The cross-architecture generalization indicates that a small, representative dataset suffices for broad deployment, eliminating the need for per-site calibration. The legal, regulatory, and operational burden on providers is minimized, with strong privacy guarantees.
Limitations and Future Directions
The present evaluation is restricted to single-node (up to 8-GPU) configurations on NVIDIA hardware and PyTorch frameworks. Prospective directions include evaluation on multi-node clusters, additional hardware vendors (AMD, Huawei, custom ML ASICs/TPUs), and adversaries with access to custom kernel-level or firmware-level manipulation. The integrity of the telemetry channel remains an essential assumption—future HEMs must guarantee attestation, anti-tampering, and protected telemetry paths.
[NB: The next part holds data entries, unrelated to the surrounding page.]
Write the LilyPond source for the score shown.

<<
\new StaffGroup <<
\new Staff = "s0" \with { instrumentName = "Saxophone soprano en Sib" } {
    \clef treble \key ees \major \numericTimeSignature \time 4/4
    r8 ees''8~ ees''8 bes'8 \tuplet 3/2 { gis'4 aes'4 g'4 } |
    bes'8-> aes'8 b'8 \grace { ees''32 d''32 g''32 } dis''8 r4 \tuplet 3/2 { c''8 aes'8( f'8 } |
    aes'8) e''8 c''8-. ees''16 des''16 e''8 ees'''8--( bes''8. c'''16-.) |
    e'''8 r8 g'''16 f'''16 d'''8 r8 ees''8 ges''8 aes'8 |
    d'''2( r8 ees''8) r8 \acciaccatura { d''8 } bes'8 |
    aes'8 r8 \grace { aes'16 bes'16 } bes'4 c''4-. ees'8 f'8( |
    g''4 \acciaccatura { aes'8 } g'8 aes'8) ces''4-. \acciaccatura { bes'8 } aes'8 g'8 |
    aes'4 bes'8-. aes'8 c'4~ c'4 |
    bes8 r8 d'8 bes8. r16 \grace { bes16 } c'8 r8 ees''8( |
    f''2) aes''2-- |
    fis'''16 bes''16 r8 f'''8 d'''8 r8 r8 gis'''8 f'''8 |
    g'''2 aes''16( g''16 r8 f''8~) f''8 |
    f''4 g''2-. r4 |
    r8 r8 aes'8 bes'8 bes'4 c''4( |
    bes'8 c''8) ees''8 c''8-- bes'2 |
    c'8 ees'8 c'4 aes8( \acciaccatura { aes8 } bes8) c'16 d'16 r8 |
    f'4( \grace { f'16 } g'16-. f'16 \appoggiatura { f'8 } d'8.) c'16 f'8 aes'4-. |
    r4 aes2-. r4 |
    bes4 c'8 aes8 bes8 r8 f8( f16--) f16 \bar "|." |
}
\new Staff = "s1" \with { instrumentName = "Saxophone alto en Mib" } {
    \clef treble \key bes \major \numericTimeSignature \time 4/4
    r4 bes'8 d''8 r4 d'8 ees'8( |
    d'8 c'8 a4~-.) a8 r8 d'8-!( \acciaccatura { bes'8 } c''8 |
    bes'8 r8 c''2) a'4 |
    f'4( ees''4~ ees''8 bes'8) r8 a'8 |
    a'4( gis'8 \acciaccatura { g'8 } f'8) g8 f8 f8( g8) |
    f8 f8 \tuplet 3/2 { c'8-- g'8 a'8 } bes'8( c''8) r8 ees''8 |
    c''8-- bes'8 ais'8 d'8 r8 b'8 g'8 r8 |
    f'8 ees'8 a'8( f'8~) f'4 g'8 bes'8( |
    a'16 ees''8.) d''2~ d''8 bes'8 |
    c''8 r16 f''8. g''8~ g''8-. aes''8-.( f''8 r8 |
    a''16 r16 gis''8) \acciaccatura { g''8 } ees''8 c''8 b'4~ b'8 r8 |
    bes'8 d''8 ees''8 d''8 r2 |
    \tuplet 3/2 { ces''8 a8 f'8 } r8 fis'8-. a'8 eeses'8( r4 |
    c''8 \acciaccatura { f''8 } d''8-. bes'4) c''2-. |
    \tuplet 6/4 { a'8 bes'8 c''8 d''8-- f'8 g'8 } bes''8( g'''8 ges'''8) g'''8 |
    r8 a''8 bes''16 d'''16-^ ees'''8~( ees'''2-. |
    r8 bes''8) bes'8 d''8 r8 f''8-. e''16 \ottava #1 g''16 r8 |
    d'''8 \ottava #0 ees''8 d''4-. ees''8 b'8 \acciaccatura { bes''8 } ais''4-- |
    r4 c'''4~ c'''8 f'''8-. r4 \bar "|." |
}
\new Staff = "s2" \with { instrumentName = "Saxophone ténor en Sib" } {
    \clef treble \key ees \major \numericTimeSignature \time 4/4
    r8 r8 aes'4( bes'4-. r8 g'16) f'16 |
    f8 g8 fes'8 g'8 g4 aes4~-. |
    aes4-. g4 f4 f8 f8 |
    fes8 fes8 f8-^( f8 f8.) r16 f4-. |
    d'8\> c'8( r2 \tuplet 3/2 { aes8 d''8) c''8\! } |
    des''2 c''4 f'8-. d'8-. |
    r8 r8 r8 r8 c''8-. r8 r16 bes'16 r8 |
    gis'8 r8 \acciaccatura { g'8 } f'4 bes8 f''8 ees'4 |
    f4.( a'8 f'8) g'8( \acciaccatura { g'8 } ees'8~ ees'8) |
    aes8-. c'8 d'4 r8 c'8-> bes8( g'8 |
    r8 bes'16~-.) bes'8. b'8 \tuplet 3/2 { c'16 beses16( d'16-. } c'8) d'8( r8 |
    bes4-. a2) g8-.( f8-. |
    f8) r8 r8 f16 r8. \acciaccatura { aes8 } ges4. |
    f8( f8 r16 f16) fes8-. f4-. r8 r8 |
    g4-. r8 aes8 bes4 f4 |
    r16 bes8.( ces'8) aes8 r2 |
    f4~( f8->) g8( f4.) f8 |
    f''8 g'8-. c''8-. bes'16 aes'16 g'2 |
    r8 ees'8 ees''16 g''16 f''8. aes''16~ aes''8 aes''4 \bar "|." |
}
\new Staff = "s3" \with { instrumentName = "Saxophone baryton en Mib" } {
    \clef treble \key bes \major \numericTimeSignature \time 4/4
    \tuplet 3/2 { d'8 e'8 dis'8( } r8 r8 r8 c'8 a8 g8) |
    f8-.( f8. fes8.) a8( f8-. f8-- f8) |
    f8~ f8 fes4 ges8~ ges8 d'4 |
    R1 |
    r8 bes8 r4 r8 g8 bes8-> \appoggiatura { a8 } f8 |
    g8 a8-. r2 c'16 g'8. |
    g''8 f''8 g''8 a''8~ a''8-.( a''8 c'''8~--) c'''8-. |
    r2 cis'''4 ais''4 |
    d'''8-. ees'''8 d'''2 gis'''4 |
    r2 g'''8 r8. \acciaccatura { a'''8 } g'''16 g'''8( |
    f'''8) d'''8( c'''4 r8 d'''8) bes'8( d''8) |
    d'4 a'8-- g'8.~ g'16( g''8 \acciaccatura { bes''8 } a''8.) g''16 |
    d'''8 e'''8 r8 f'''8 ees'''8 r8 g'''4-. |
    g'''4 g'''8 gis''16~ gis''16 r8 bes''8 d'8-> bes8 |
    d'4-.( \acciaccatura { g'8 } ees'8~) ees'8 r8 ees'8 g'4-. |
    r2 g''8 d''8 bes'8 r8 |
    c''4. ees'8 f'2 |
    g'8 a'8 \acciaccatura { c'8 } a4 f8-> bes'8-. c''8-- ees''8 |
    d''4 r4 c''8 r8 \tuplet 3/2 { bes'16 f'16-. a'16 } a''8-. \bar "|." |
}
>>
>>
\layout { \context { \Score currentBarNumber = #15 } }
The adversarial library is extensive but not exhaustive; continued red-teaming and open access to classifiers invites novel evasion strategies, further hardening, and potentially identifying fundamental trade-offs in detection versus workload throughput.
Conclusion
This paper advances ML governance by demonstrating that physics-grounded, zero-overhead telemetry can support highly robust, privacy-preserving detection of covert training, relegating evasion to high-cost, physically-constrained regimes. The operationalization of compute governance is thus reduced to ensuring hardware-level attestation and telemetry channel integrity. The released classifier and workload corpus provide practical benchmarks and a red-teaming foundation for ongoing research.
The study’s comprehensive evidence base and empirical rigor shift future focus toward hardware-enabled mechanisms and attestation protocols, with firm implications for both national and international AI governance, chip licensing, and compliance frameworks.